■ What this task involves: Please copy each line of the listing below precisely, excluding the images.

■ Recorded data:
* * * *

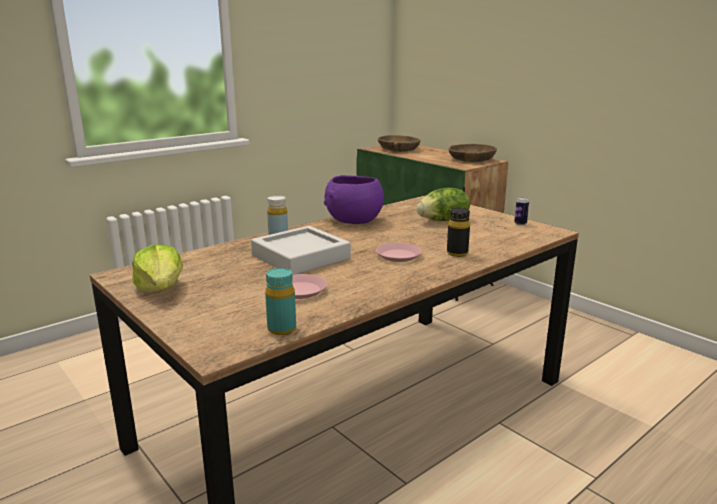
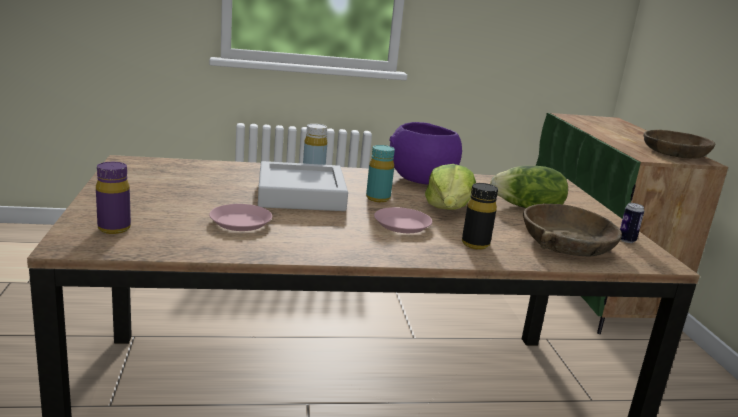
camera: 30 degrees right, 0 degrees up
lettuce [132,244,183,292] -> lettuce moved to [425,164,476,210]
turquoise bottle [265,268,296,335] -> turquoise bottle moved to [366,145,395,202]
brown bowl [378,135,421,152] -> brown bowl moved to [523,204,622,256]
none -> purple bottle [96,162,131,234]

* * * *

■ Solution for this exercise:
camera: 30 degrees right, 0 degrees up
lettuce [132,244,183,292] -> lettuce moved to [425,164,476,210]
turquoise bottle [265,268,296,335] -> turquoise bottle moved to [366,145,395,202]
brown bowl [378,135,421,152] -> brown bowl moved to [523,204,622,256]
none -> purple bottle [96,162,131,234]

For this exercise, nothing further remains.